If you have implemented your own mapping strategy, or if you need to override the automatic selection of a mapping strategy, for example if you are reading the same bean with one mapping strategy, but writing it with a different one for conversion purposes, you need to let opencsv know which mapping strategy it must use. For reading, this is accomplished by passing an instance of your mapping strategy to CsvToBeanBuilder.withMappingStrategy(). For writing, pass your strategy to StatefulBeanToCsvBuilder.withMappingStrategy().

Frequently Asked Questions

Where can I get it?

Source and binaries are available from SourceForge

Can I use opencsv in my commercial applications?

Yes. opencsv is available under a commercial-friendly Apache 2.0 license. You are free to include it in your commericial applications without any fee or charge, and you are free to modify it to suit your circumstances. To find out more details of the license, read the Apache 2.0 license agreement

Can I get the source? More example code?

You can view the source from the opencsv source section. The source section also gives you the URL to the git repository so you can download source code. There is also a sample addressbook CSV reader in the /examples directory. And for extra marks, there’s a JUnit test suite in the /test directory.

How can I use it in my Maven projects?

Add a dependency element to your pom:

  <dependency>
     <groupId>com.opencsv</groupId>
     <artifactId>opencsv</artifactId>
     <version>5.5</version>
  </dependency>

Who maintains opencsv?

  • opencsv was developed in a couple of hours by Glen Smith but has since passed the torch and moved on to other projects. You can read his blog for more info and contact details.

  • Scott Conway - co-maintainer of project.

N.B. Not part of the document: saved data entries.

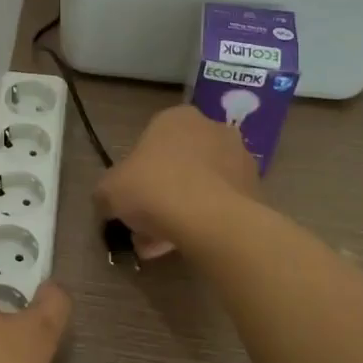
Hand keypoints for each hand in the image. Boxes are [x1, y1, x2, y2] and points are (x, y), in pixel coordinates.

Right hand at [94, 105, 255, 259]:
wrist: (211, 220)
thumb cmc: (154, 189)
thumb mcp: (109, 190)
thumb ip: (105, 193)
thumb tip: (107, 203)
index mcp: (176, 118)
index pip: (150, 141)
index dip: (136, 172)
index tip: (129, 198)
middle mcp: (212, 129)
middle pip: (178, 164)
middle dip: (160, 194)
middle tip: (143, 225)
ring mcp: (239, 159)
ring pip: (199, 186)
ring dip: (180, 210)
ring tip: (161, 245)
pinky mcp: (256, 189)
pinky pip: (220, 204)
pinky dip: (203, 221)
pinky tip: (185, 245)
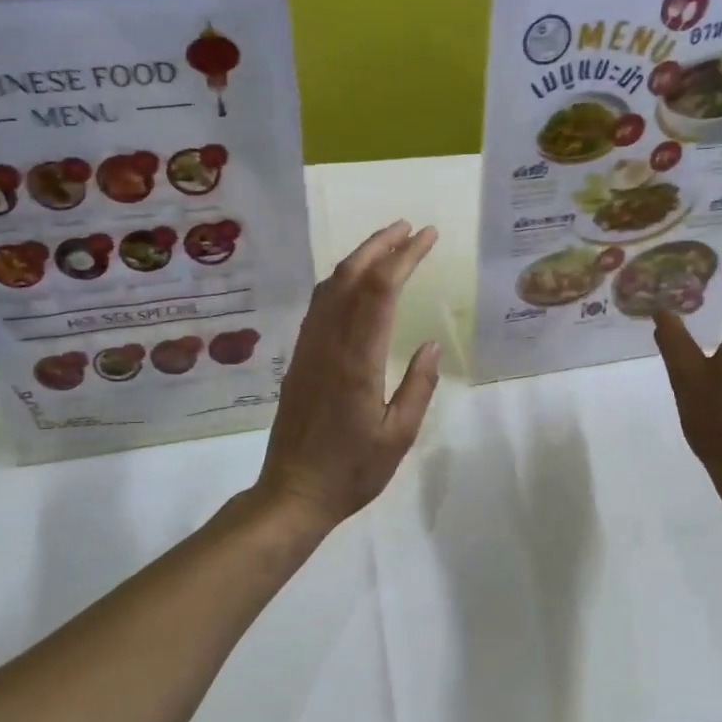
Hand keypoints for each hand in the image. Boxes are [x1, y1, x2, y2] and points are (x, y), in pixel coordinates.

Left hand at [255, 220, 442, 527]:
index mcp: (358, 362)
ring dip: (359, 258)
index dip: (404, 257)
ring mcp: (308, 349)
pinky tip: (354, 283)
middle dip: (380, 245)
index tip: (427, 237)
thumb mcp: (398, 436)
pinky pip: (319, 307)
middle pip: (351, 277)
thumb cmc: (352, 472)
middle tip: (409, 228)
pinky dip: (340, 282)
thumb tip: (429, 343)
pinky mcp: (298, 358)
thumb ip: (418, 386)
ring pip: (330, 287)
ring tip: (387, 244)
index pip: (381, 291)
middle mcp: (329, 344)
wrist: (292, 492)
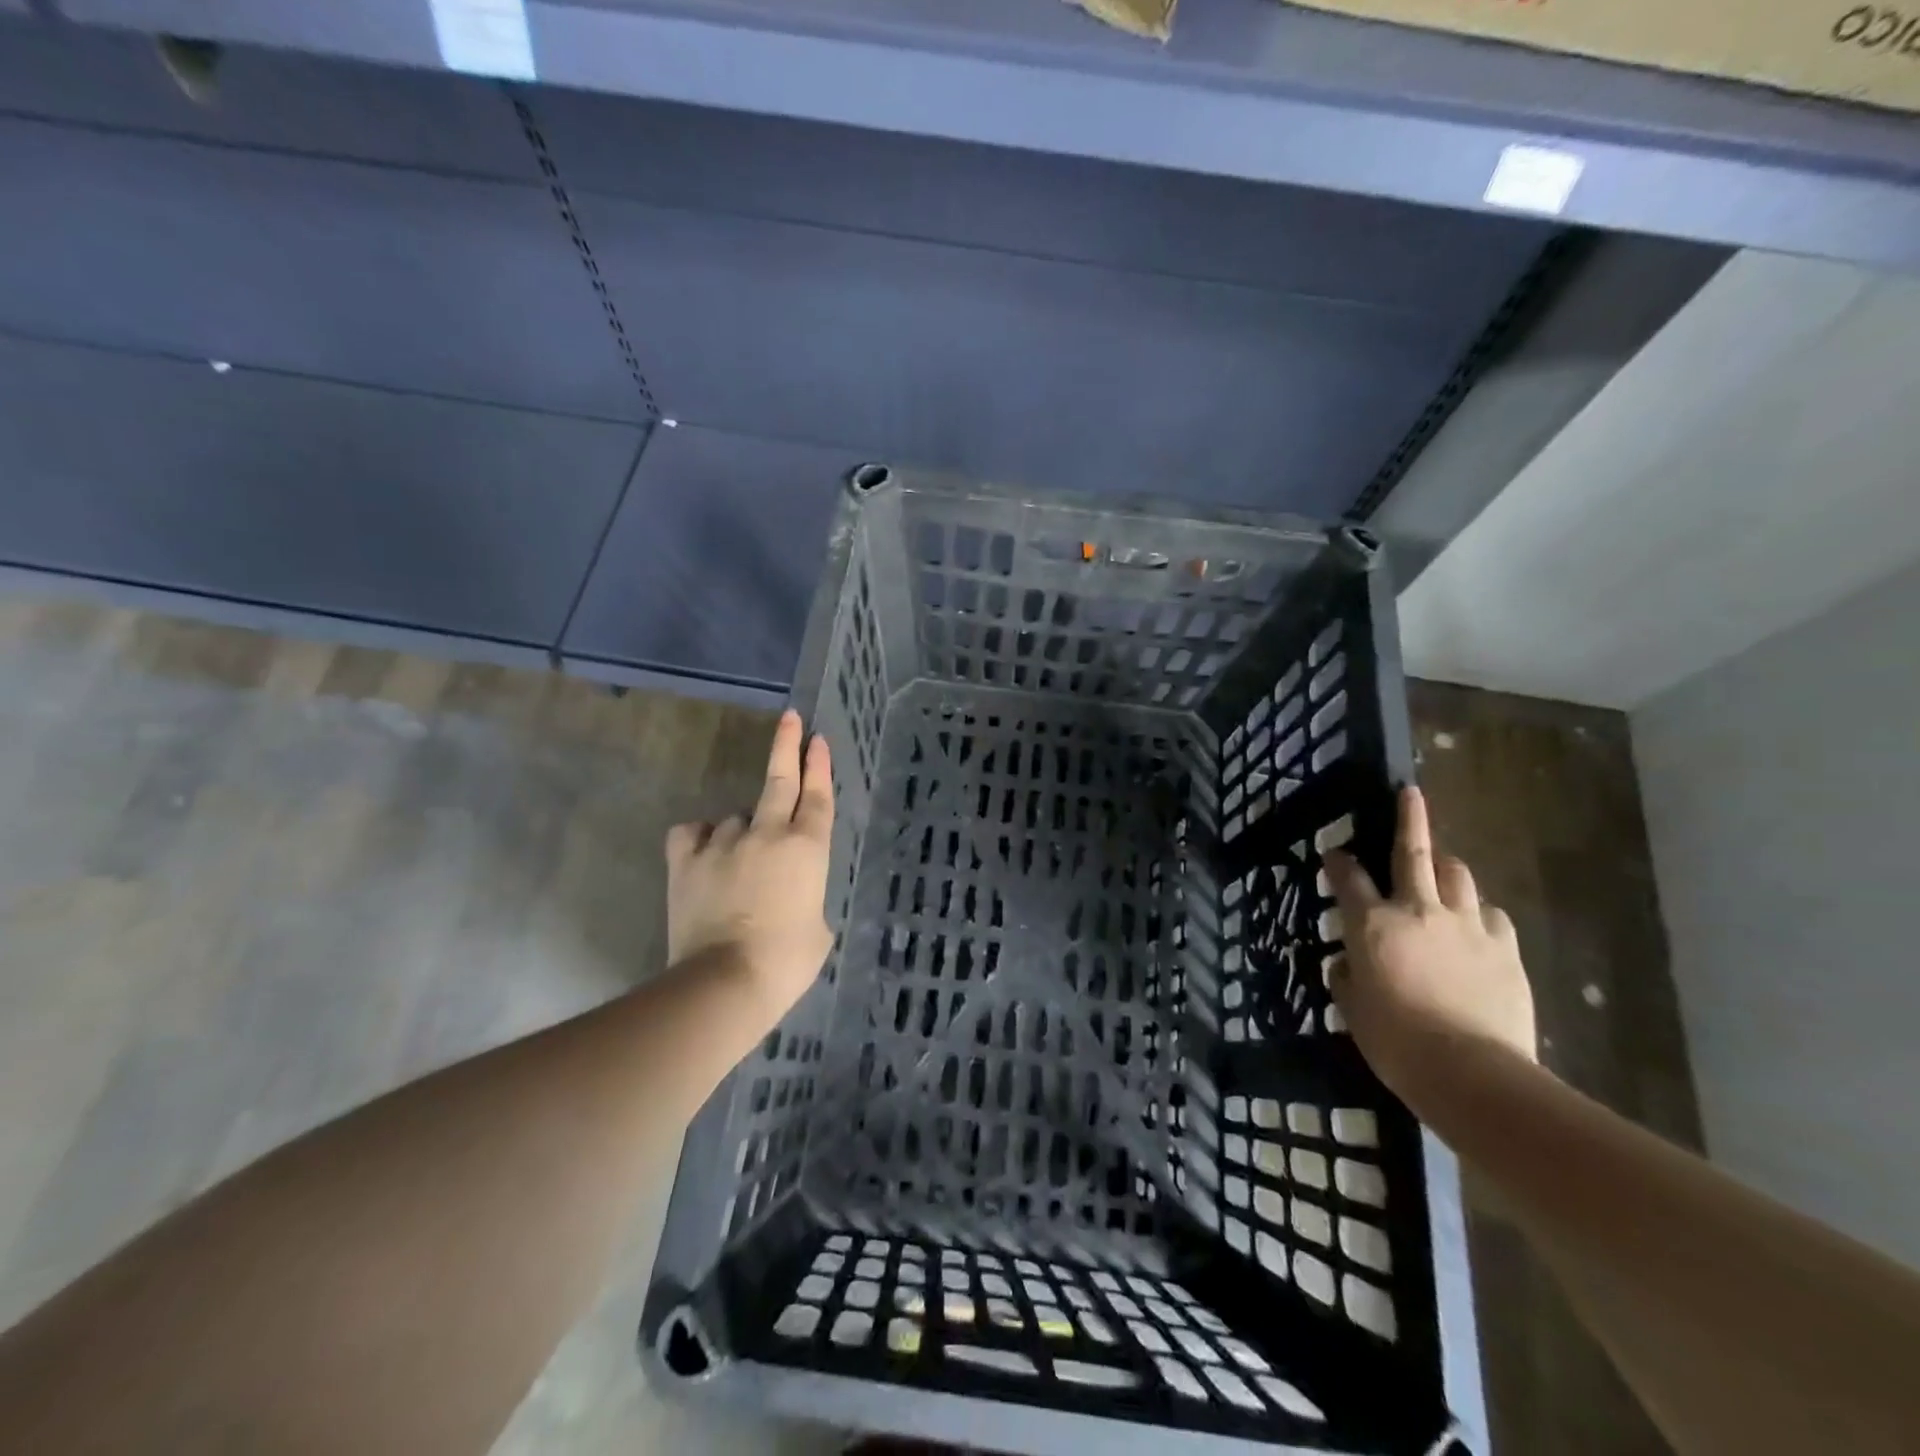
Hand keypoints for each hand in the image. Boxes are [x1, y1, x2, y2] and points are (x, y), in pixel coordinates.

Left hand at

Commits too numerous to mention here.

  • Andrew Rucker Jones - co-maintainer of project. Expanded on the annotation work done by Tom Squires and put some extra polish on the documentation.

  • Sean Sullivan contributed work and was maintainer for a time.

  • Kyle Miller contributed the bean binding work.

  • Tom Squires has expanded on the bean work done by Kyle Miller to add annotations.

  • Maciek Opala contributed alot of his time modernizing opencsv. He moved the repository to git and fixed several issues.

  • J.C. Romanda contributed several fixes.

How do I report issues?

You can report issues on the support page at Sourceforge. Please post a sample file that demonstrates your issue. For bonus marks, post a patch too. :-)

What are the "gotchas"?

We maintain a separate page of issues/questions/resolutions on our sourceforge wiki to enable us to make changes without a release.